I forget where, but I recently came across a reference to the HEXACO personality classification system. A web search took me to a description from Kibeom Lee, Ph.D., & Michael C. Ashton, Ph.D.
The main addition to the Big Five system is an honesty-humility scale.
Honesty-Humility: Persons with very high scores on the Honesty-Humility scale avoid manipulating others for personal gain, feel little temptation to break rules, are uninterested in lavish wealth and luxuries, and feel no special entitlement to elevated social status. Conversely, persons with very low scores on this scale will flatter others to get what they want, are inclined to break rules for personal profit, are motivated by material gain, and feel a strong sense of self-importance.
I think that my wife and all of our friends are high on this trait. The only relationship I ever had with someone who is less than very high on this trait was when I had my Internet business. My main business partner was probably average on this trait, at best. Where I was stupidly inclined to assign a low value to advertising on our site, he was willing to charge outrageous prices. “We are teaching them how to use the Web for their business. It’s like tuition,” he explained. He was right.
But when the Dotcom stock boom took off, he was humble enough to decide that he was not the one to lead a public company. He used his sales skills to sell us to a competitor shortly after it went public, which was a much less stressful way of taking advantage of the Dotcom boom.
What is neuroticism in the Big Five becomes emotionality in HEXACO. As with neuroticism, emotionality is more likely to be high among women than men. I am generally low in emotionality, but I do fear physical danger, which the authors include in their description of emotionality.
Extraversion is a strange category for me. There are some social situations where I feel an urge to withdraw. But I also get very stimulated by being around people, and I am very willing to speak up in groups. So I think I am moderately high on extraversion as defined by the authors here.
For the authors, agreeableness means not becoming angry and holding grudges. I might not be so low on agreeableness according to that definition. But I prefer to think of myself as low on agreeableness.
Conscientiousness means managing to keep commitments. I am super-high on that. I don’t finish everything I start, but that is only because I like to experiment. When I am determined to complete something, I do it. I took an undergraduate econometrics seminar, and my professor told me that I was the first student in the history of the course to hand in the required paper on time.

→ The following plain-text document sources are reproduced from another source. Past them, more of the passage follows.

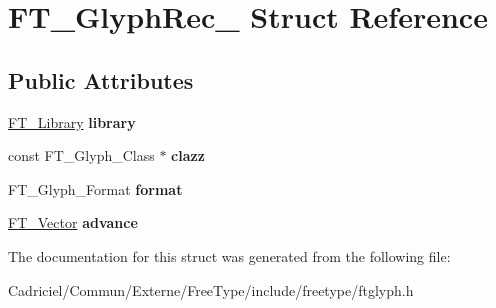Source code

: \hypertarget{struct_f_t___glyph_rec__}{\section{F\-T\-\_\-\-Glyph\-Rec\-\_\- Struct Reference}
\label{struct_f_t___glyph_rec__}
}
\subsection*{Public Attributes}
\begin{DoxyCompactItemize}
\item 
\hypertarget{struct_f_t___glyph_rec___a00679b5e2519affab0f3999718817f8e}{\hyperlink{struct_f_t___library_rec__}{F\-T\-\_\-\-Library} {\bfseries library}}\label{struct_f_t___glyph_rec___a00679b5e2519affab0f3999718817f8e}

\item 
\hypertarget{struct_f_t___glyph_rec___ad7074cfe0e9fd6616e4dc4011e481524}{const F\-T\-\_\-\-Glyph\-\_\-\-Class $\ast$ {\bfseries clazz}}\label{struct_f_t___glyph_rec___ad7074cfe0e9fd6616e4dc4011e481524}

\item 
\hypertarget{struct_f_t___glyph_rec___a26b42a2610a69dcaed3e7c8b6d506211}{F\-T\-\_\-\-Glyph\-\_\-\-Format {\bfseries format}}\label{struct_f_t___glyph_rec___a26b42a2610a69dcaed3e7c8b6d506211}

\item 
\hypertarget{struct_f_t___glyph_rec___afd95b047df6a249db79018a279137018}{\hyperlink{struct_f_t___vector__}{F\-T\-\_\-\-Vector} {\bfseries advance}}\label{struct_f_t___glyph_rec___afd95b047df6a249db79018a279137018}

\end{DoxyCompactItemize}


The documentation for this struct was generated from the following file\-:\begin{DoxyCompactItemize}
\item 
Cadriciel/\-Commun/\-Externe/\-Free\-Type/include/freetype/ftglyph.\-h\end{DoxyCompactItemize}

On openness to new experience, I would say that it is a mixed bag. On some dimensions, I am very open. For example, I was one of the first people to attempt a web-based business. Recently, I was willing to try to “clone” myself at delphi.ai.
But I am not one of those people who is interested in new restaurants, new video entertainment, or new places to visit. My wife and I have gone to the same beach for vacation just about every year since we have been married. Overall, she may be even lower on openness in that dimension than I am.

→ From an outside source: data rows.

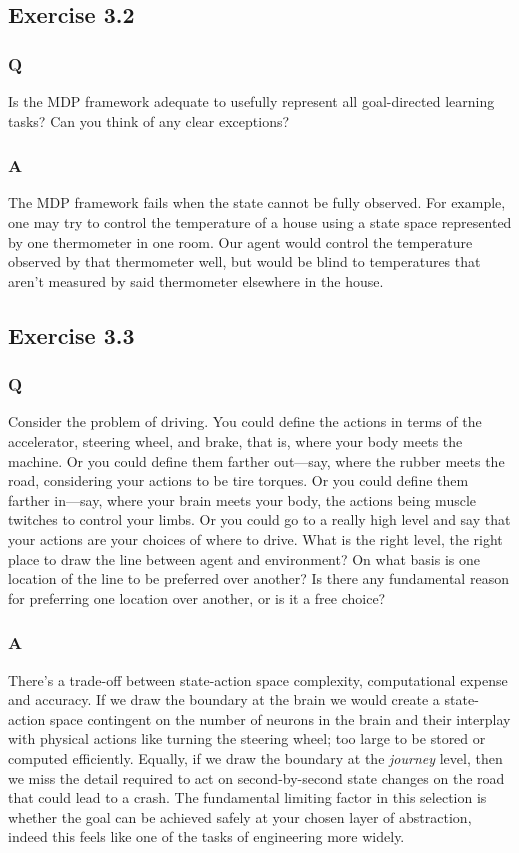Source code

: \subsection{Exercise 3.2}
\subsubsection*{Q}
Is the MDP framework adequate to usefully represent all goal-directed learning tasks? Can you think of any clear exceptions? 

\subsubsection*{A}
The MDP framework fails when the state cannot be fully observed. For example, one may try to control the temperature of a house using a state space represented by one thermometer in one room. Our agent would control the temperature observed by that thermometer well, but would be blind to temperatures that aren't measured by said thermometer elsewhere in the house.

\subsection{Exercise 3.3}
\subsubsection*{Q}
Consider the problem of driving. You could define the actions in terms of the accelerator, steering wheel, and brake, that is, where your body meets the machine. Or you could define them farther out—say, where the rubber meets the road, considering your actions to be tire torques. Or you could define them farther in—say, where your brain meets your body, the actions being muscle twitches to control your limbs. Or you could go to a really high level and say that your actions are your choices of where to drive. What is the right level, the right place to draw the line between agent and environment? On what basis is one location of the line to be preferred over another? Is there any fundamental reason for preferring one location over another, or is it a free choice?

\subsubsection*{A}
There's a trade-off between state-action space complexity, computational expense and accuracy. If we draw the boundary at the brain we would create a state-action space contingent on the number of neurons in the brain and their interplay with physical actions like turning the steering wheel; too large to be stored or computed efficiently. Equally, if we draw the boundary at the \textit{journey} level, then we miss the detail required to act on second-by-second state changes on the road that could lead to a crash. The fundamental limiting factor in this selection is whether the goal can be achieved safely at your chosen layer of abstraction, indeed this feels like one of the tasks of engineering more widely.

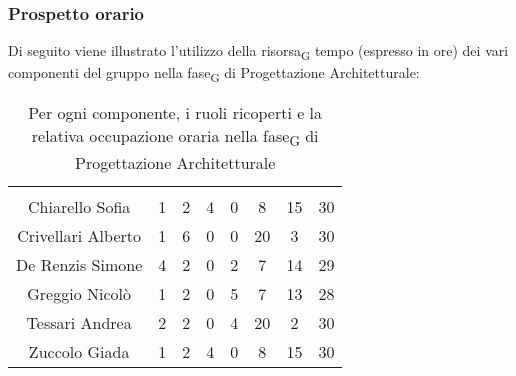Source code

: \subsubsection{Prospetto orario}
Di seguito viene illustrato l'utilizzo della \gls{risorsa}\textsubscript{G} tempo (espresso in ore) dei vari componenti del gruppo nella \gls{fase}\textsubscript{G} di Progettazione Architetturale:

\begin{table}[H]
	\begin{center}
		\begin{tabular}{c
				!{\color[HTML]{9b240a}\vrule width 1pt}
				cccccc
				!{\color[HTML]{9b240a}\vrule width 1pt}	
				c}
			\rowcolorhead
			 &  &  &  &  &  &  &  \\
			
			Chiarello Sofia & 1 & 2 & 4 & 0 & 8 & 15 & 30\\
			Crivellari Alberto & 1 & 6 & 0 & 0 & 20 & 3 & 30\\
			De Renzis Simone & 4 & 2 & 0 & 2 & 7 & 14 & 29\\
			Greggio Nicolò & 1 & 2 & 0 & 5 & 7 & 13 & 28\\
			Tessari Andrea & 2 & 2 & 0 & 4 & 20 & 2 & 30\\
			Zuccolo Giada & 1 & 2 & 4 & 0 & 8 & 15 & 30\\
		\end{tabular}
		\caption[Occupazione oraria Progettazione Architetturale]{Per ogni componente, i ruoli ricoperti e la relativa occupazione oraria nella \gls{fase}\textsubscript{G} di Progettazione Architetturale}
	\end{center}
\end{table}


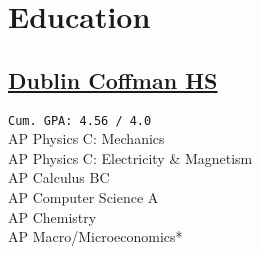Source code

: \documentclass[]{farhan-resume-openfont}
\begin{document}
%
%
%
%

%
%

\begin{minipage}[t]{0.25\textwidth}

    \section{Education}

    \subsection{\href{https://www.dublinschools.net/Coffman}{Dublin Coffman HS}}
    \texttt{Cum. GPA: 4.56 / 4.0} \\
    AP Physics C: Mechanics \\
    AP Physics C: Electricity \& Magnetism \\
    AP Calculus BC \\
    AP Computer Science A\\
    AP Chemistry\\
    AP Macro/Microeconomics*\\
    \sectionsep

\end{minipage}
\end{document}
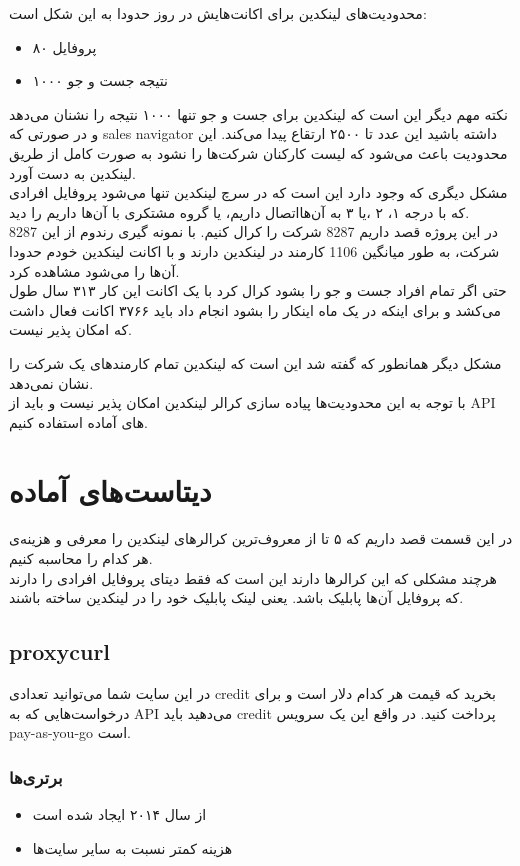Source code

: محدودیت‌های لینکدین برای اکانت‌هایش در روز حدودا به این شکل است:
\begin{itemize}
    \item ۸۰ پروفایل
    \item ۱۰۰۰ نتیجه جست و جو
\end{itemize}
نکته مهم دیگر این است که لینکدین برای جست و جو تنها ۱۰۰۰ نتیجه را نشنان می‌دهد و در صورتی که sales navigator داشته باشید این عدد تا ۲۵۰۰ ارتقاع پیدا می‌کند. این محدودیت باعث می‌شود که لیست کارکنان شرکت‌ها را نشود به صورت کامل از طریق لینکدین به دست آورد.\\
مشکل دیگری که وجود دارد این است که در سرچ لینکدین تنها می‌شود پروفایل افرادی که با درجه ۱، ۲ ،یا ۳ به آن‌هااتصال داریم، یا گروه مشتکری با آن‌ها داریم را دید.\\
در این پروژه قصد داریم 8287 شرکت را کرال کنیم. با نمونه گیری رندوم از این 8287 شرکت، به طور میانگین 1106 کارمند در لینکدین دارند و با اکانت لینکدین خودم حدودا
آن‌ها را می‌شود مشاهده کرد.\\
حتی اگر تمام افراد جست و جو را بشود کرال کرد با یک اکانت این کار ۳۱۳ سال طول می‌کشد و برای اینکه در یک ماه اینکار را بشود انجام داد باید ۳۷۶۶ اکانت فعال داشت که امکان پذیر نیست.

مشکل دیگر همانطور که گفته شد این است که لینکدین تمام کارمند‌های یک شرکت را نشان نمی‌دهد.\\
با توجه به این محدودیت‌ها پیاده سازی کرالر لینکدین امکان پذیر نیست و باید از API های آماده استفاده کنیم.

\section{دیتاست‌های آماده} 
در این قسمت قصد داریم که ۵ تا از معروف‌ترین کرالر‌های لینکدین را معرفی و هزینه‌ی هر کدام را محاسبه کنیم. \\
هرچند مشکلی که این کرالرها دارند این است که فقط دیتای پروفایل افرادی را دارند که پروفایل آن‌ها پابلیک باشد. یعنی لینک پابلیک خود را در لینکدین ساخته باشند.

\subsection{proxycurl}
در این سایت شما می‌توانید تعدادی credit بخرید که قیمت هر کدام  دلار است و برای درخواست‌هایی که به API می‌دهید باید credit پرداخت کنید. در واقع این یک سرویس pay-as-you-go است.\\

\subsubsection{برتری‌ها}
\begin{itemize}
    \item از سال ۲۰۱۴ ایجاد شده است
    \item هزینه کمتر نسبت به سایر سایت‌ها
\end{itemize}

Philip K. Dick said, "Reality is that which, when you stop believing in it, doesn't go away". Handle says "Personality are those individually distinct tendencies which, even after you correct for experience and learning, don't go away." That is, what is really interesting about personality is how apparently hardwired and inflexible it is. The "surfing uncertainty" model of cognition and mental process is that they are doing all kinds of automatic Bayesian updating based on experiences and environmental cues and this relatively plastic and adjustable over time. But core personality traits don't seem to adjust much. General levels of fear and anxiety, hesitancy vs recklessness, and so forth seem to be very little moved by experience, and I find that most people's levels of fear or carelessness about any particular danger or risk to be wildly miscalibrated compared to reality, but more to the point, in a manner that tends to -stay- that way regardless of what happens or any effort to argue them out of it with logic and evidence. It is interesting to wonder why nature seems to want to produce a wide mix of personalities (one sees this even along genetically close siblings in homogenous populations) and put some kind of cognitive friction into preventing those personalities from adjusting much.
I am reminded of a Normal Mailer observation: "There was that law of life, so cruel and so just, that one must grow or else pay more for remaining the same."